#### ACTIVITY
Your output should be the lines below from the one holding "right eye: (383, 461)" through the one holding "left front paw: (358, 742)", transcribed exactly, with no pictures.

--- THE DATA Enclosed Below ---

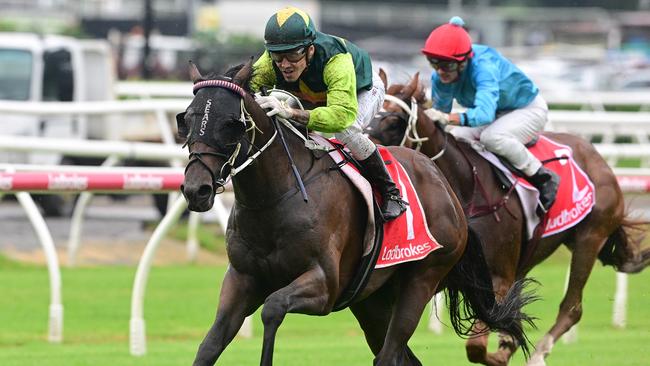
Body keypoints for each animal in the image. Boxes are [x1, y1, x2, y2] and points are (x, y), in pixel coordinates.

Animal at [175, 61, 536, 364]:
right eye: (187, 119)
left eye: (231, 124)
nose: (196, 189)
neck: (273, 200)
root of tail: (448, 190)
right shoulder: (242, 280)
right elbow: (209, 345)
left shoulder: (324, 286)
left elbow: (272, 308)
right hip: (372, 300)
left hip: (422, 279)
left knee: (389, 355)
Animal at [364, 72, 648, 366]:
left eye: (394, 121)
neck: (466, 186)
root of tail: (595, 154)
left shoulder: (497, 276)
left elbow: (477, 346)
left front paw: (504, 350)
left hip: (589, 238)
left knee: (572, 307)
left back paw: (538, 354)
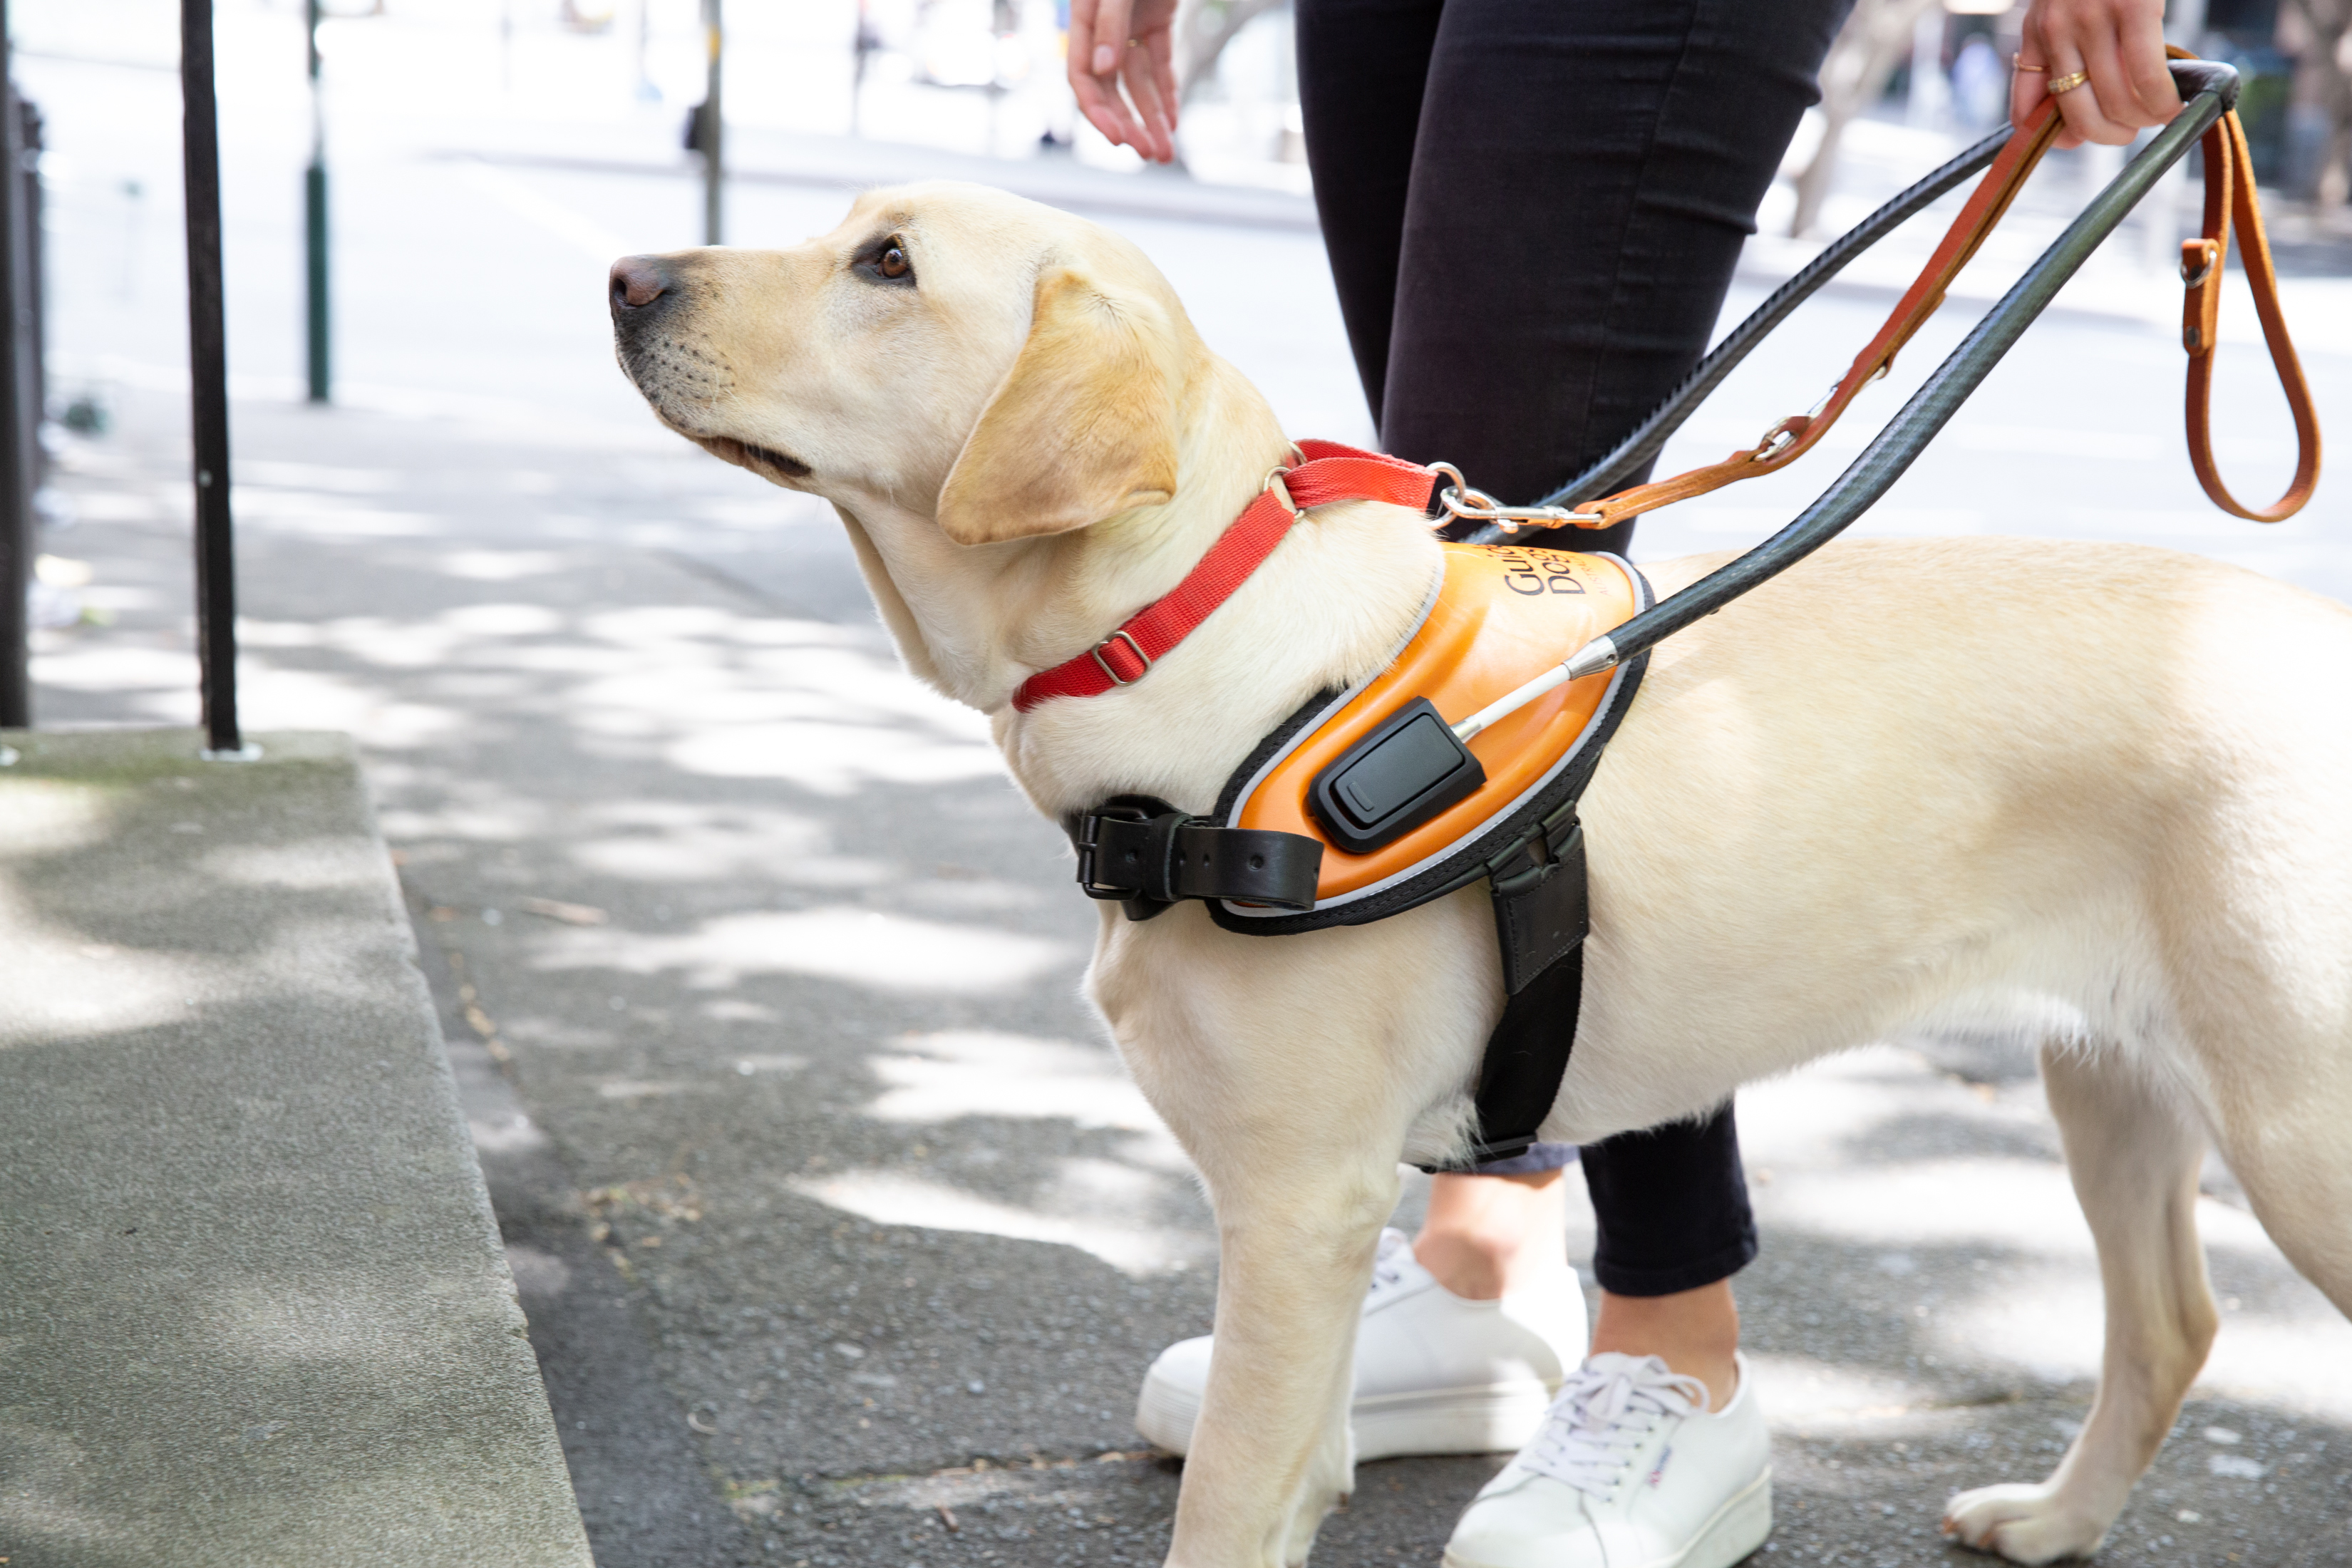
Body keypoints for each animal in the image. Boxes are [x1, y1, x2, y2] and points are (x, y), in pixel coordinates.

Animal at [612, 177, 2352, 1561]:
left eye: (887, 265)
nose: (628, 278)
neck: (1193, 631)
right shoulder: (1308, 1235)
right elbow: (1289, 1470)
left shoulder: (1296, 1202)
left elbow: (1226, 1504)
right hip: (2112, 1077)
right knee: (2172, 1327)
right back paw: (2055, 1521)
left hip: (2294, 1127)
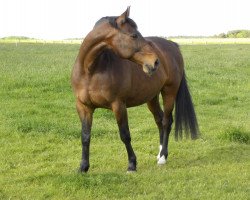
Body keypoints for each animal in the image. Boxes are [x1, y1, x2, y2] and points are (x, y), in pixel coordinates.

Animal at [72, 7, 199, 172]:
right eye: (134, 35)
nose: (155, 62)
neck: (91, 71)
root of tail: (173, 45)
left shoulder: (118, 105)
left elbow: (125, 135)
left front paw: (132, 164)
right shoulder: (84, 107)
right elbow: (85, 136)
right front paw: (83, 167)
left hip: (169, 92)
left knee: (166, 122)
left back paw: (163, 157)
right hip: (152, 97)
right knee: (159, 120)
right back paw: (159, 154)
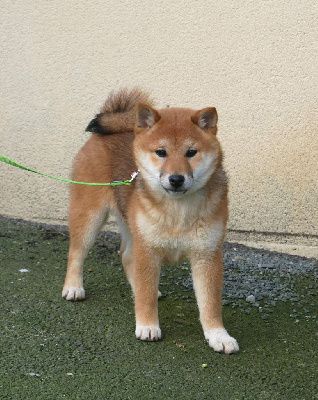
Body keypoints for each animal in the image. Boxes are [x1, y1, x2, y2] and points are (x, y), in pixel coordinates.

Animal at [62, 87, 238, 354]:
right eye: (161, 152)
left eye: (191, 152)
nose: (176, 179)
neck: (178, 210)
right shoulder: (148, 248)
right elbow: (145, 296)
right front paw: (147, 325)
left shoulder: (207, 254)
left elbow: (210, 304)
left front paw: (218, 335)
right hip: (91, 216)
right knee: (77, 252)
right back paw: (73, 287)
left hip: (132, 223)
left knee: (126, 256)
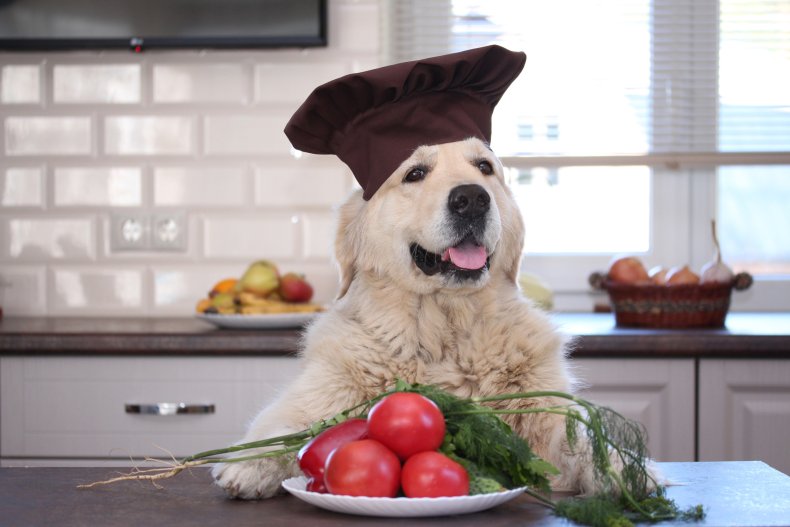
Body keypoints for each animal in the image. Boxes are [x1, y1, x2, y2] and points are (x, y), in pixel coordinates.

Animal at [212, 136, 612, 500]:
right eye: (415, 173)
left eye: (484, 167)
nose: (472, 199)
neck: (442, 329)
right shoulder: (317, 396)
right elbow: (279, 430)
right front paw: (248, 465)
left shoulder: (550, 420)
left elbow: (585, 437)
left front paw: (618, 472)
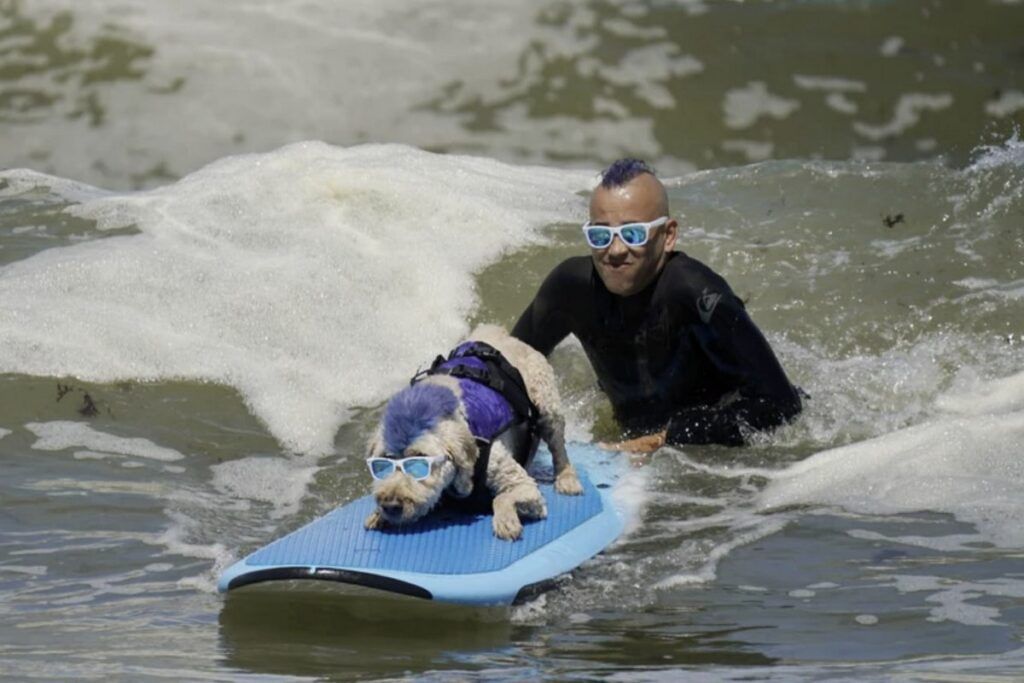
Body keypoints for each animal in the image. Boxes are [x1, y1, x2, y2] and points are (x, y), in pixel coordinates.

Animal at [364, 323, 581, 540]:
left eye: (419, 461)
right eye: (383, 461)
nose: (390, 506)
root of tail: (504, 335)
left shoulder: (523, 485)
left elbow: (502, 497)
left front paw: (506, 520)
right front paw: (377, 514)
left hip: (545, 400)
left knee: (557, 442)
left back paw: (567, 479)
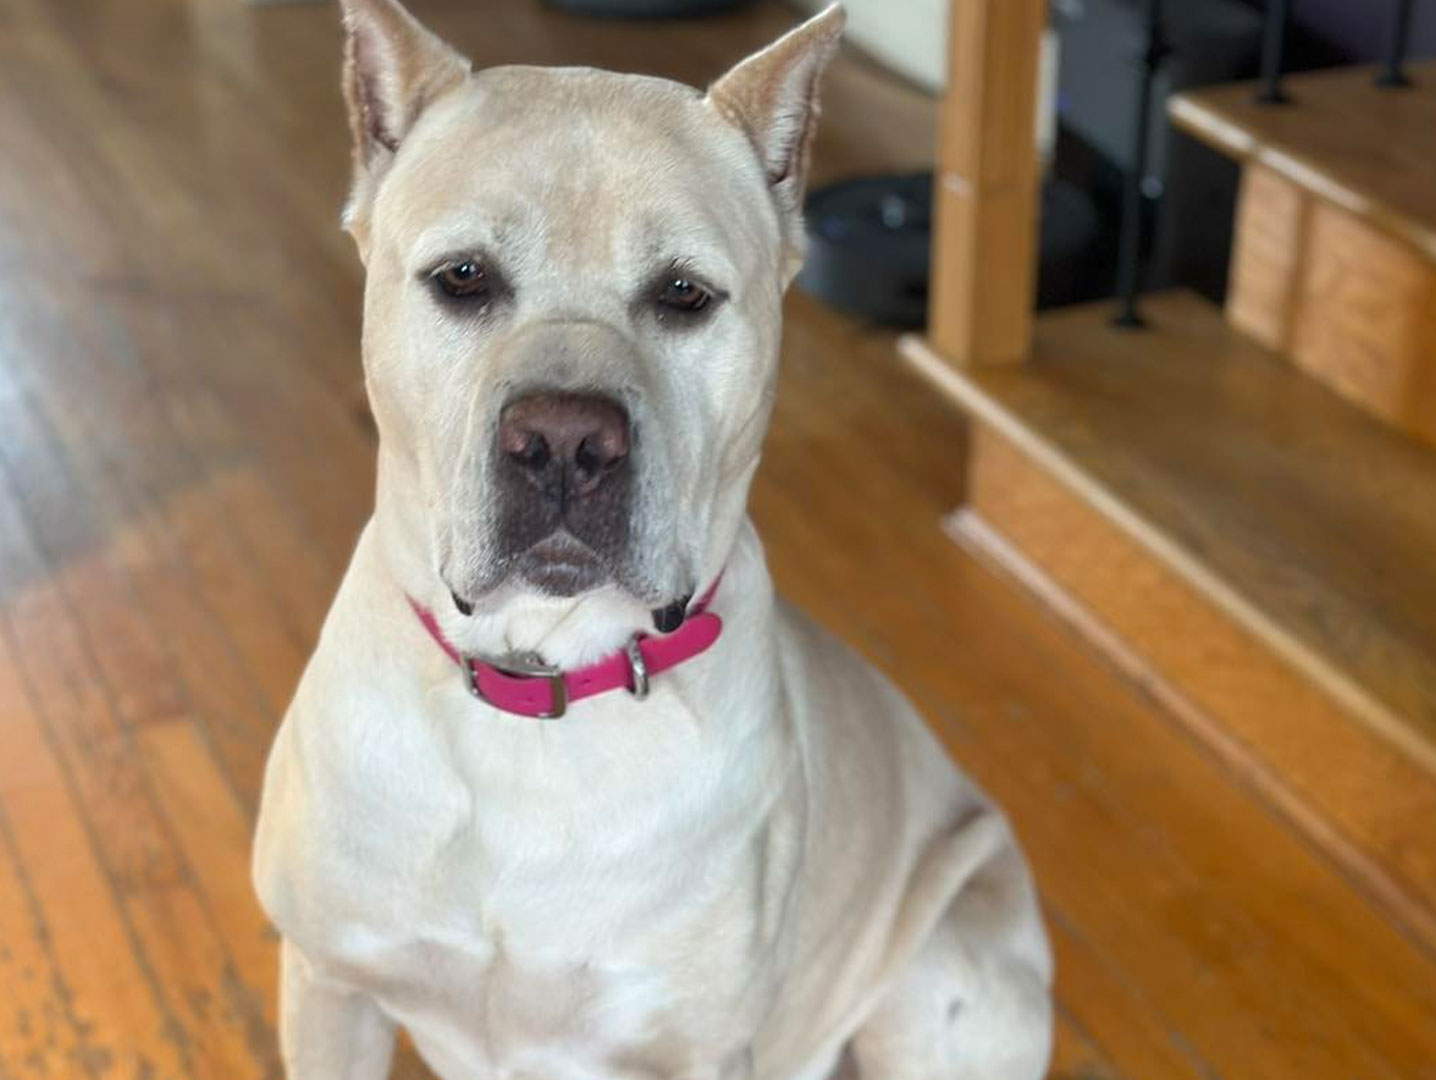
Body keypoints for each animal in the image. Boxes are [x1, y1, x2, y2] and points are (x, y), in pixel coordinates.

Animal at [251, 2, 1053, 1077]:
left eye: (683, 295)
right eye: (462, 278)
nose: (562, 441)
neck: (540, 689)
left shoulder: (696, 1050)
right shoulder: (328, 985)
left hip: (937, 975)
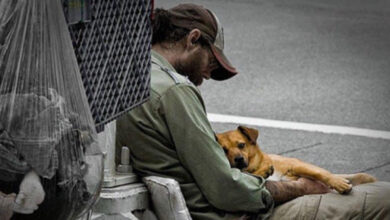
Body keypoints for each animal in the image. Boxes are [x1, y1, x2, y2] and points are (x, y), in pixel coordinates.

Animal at [216, 125, 378, 194]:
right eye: (224, 150)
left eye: (241, 144)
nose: (238, 159)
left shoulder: (296, 165)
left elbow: (320, 173)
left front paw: (338, 183)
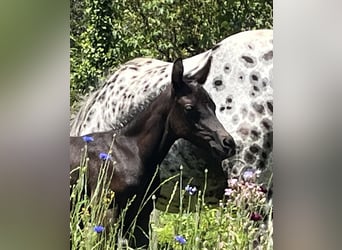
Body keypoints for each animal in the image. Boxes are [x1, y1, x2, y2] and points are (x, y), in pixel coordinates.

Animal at [69, 57, 235, 248]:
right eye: (189, 107)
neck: (131, 151)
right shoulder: (107, 211)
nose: (228, 144)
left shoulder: (142, 214)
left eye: (213, 105)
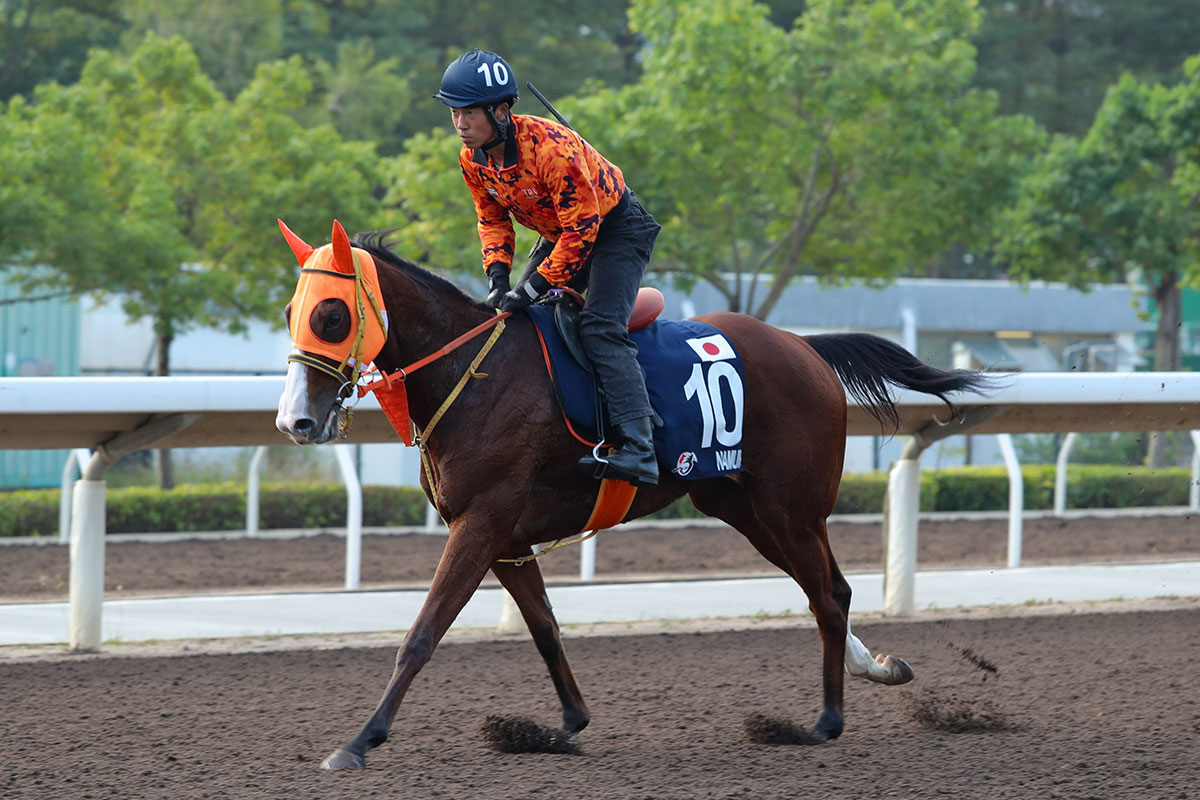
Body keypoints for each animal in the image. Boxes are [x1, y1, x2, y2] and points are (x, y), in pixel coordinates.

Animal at [274, 219, 993, 767]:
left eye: (331, 315)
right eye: (290, 313)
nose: (294, 421)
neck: (473, 375)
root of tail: (805, 347)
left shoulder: (480, 525)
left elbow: (422, 634)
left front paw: (358, 742)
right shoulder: (505, 538)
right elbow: (543, 626)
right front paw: (565, 723)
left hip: (791, 507)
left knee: (829, 593)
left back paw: (826, 720)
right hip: (740, 506)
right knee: (825, 592)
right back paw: (877, 670)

--- End of Enclosed THE DATA ---

#### ANSWER FOR THE TASK
right eye: (383, 461)
nose: (390, 506)
root of tail: (504, 335)
left shoulder: (523, 485)
left elbow: (502, 497)
left front paw: (506, 520)
right front paw: (377, 514)
left hip: (545, 400)
left knee: (557, 442)
left back paw: (567, 479)
Body keypoints for each animal in the image. Boxes are [x1, y1, x2, y2] and points are (x, y), in pixel coordinates.

Animal at [251, 2, 1053, 1077]:
left eye: (683, 295)
right eye: (462, 278)
nose: (562, 441)
neck: (540, 689)
left shoulder: (696, 1050)
right shoulder: (328, 985)
left hip: (937, 975)
Body keypoints for each animal in the image. Boxes are [x1, y1, x2, y2] and points are (x, y), in pixel coordinates.

Animal at [216, 125, 378, 194]:
right eye: (224, 150)
left eye: (241, 144)
nose: (238, 159)
left shoulder: (296, 165)
left elbow: (320, 173)
left front paw: (338, 183)
Body keypoints for each animal in the image. Boxes are [x1, y1, x2, y2] and points are (x, y), in pixel coordinates.

Animal at [69, 57, 235, 248]:
right eye: (189, 107)
neck: (131, 151)
right shoulder: (107, 211)
nose: (228, 144)
left shoulder: (142, 214)
left eye: (213, 105)
Body keypoints for each animal in the image. Boxes are [x1, y1, x2, y2] and points are (x, y), in pixel coordinates.

Animal at [274, 219, 993, 767]:
left eye: (331, 315)
right eye: (290, 313)
nose: (294, 421)
neck: (473, 375)
root of tail: (805, 347)
left shoulder: (480, 525)
left elbow: (422, 634)
left front paw: (358, 742)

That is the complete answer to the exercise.